As one can tell, Pieper did not reject the teaching of Scripture on the Jews just because certain men taught too strongly against them. For this reason, he must certainly, like Luther, be posthumously damned for these comments — and this will have to be declared by all to be right and Christian! In any case, no blasphemous excommunication of a church body which lies that it is the same one that Pieper served for over 50 years has any effect, because only the excommunication of Christ is valid. Otherwise Luther is certainly in hell, for he was for much of his life under the false excommunication of the Pope; this is the end result of the sacerdotalist poison in the churches.

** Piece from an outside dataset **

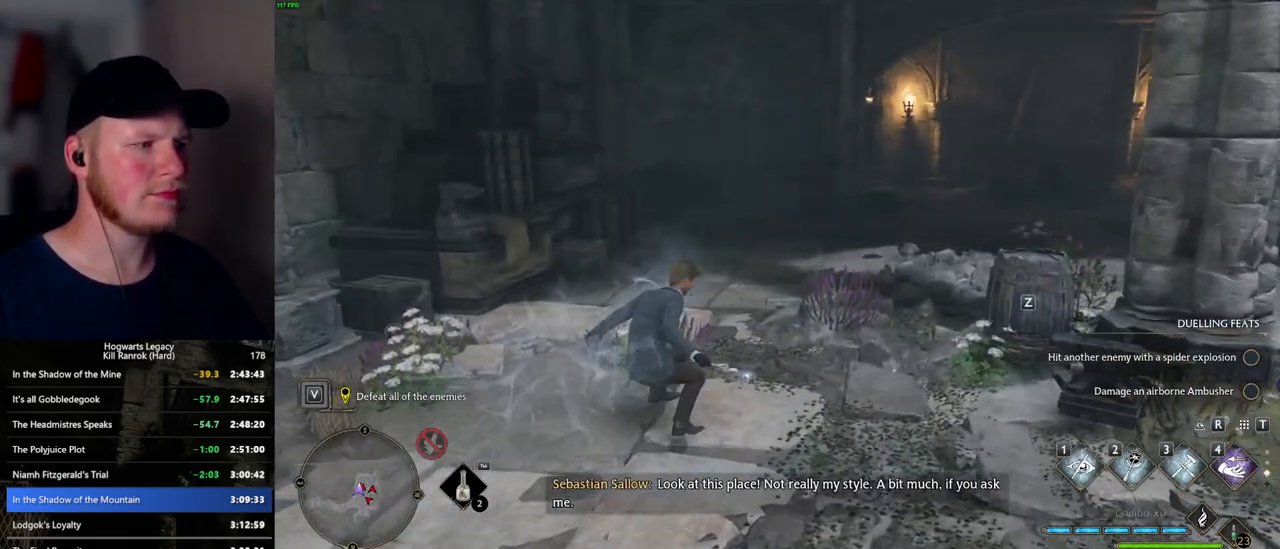
{"keys": ["w"], "mouse": [], "events": [[417, "space", "up"]]}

Now, my readers are probably familiar with the so-called stab-in-the-back myth, which was, according to our modern “objective historians,” “an anti-Semitic conspiracy theory.” Hmm … how should I judge these high priests of Hedone? Should I join with the Missouri Synod, which with good reason said, “representatives of the Anglo-Saxon-Celtic race have just made common cause with the Jews, in order to instigate revolution in Germany and thus win the war,” or should I join the modern church bodies calling themselves Lutheran, who repudiate so-called anti-Semitism at every turn, especially that of Luther? Although this is not a difficult decision, the command of Scripture makes every other decision most unappealing: “Therefore do not be ashamed of the testimony about our Lord, nor of me His prisoner.” Whoever would be ashamed of Luther, Pieper, and others for their anti-Jewish statements, with which they spread “the testimony about our Lord,” may join the heathen religion of the Jews; or he could, perhaps, return to the Christian religion. Whatever he decides, may the words guide his choice: “How long will you limp on both sides? If the LORD is God, follow Him; but if Hedone, follow her.”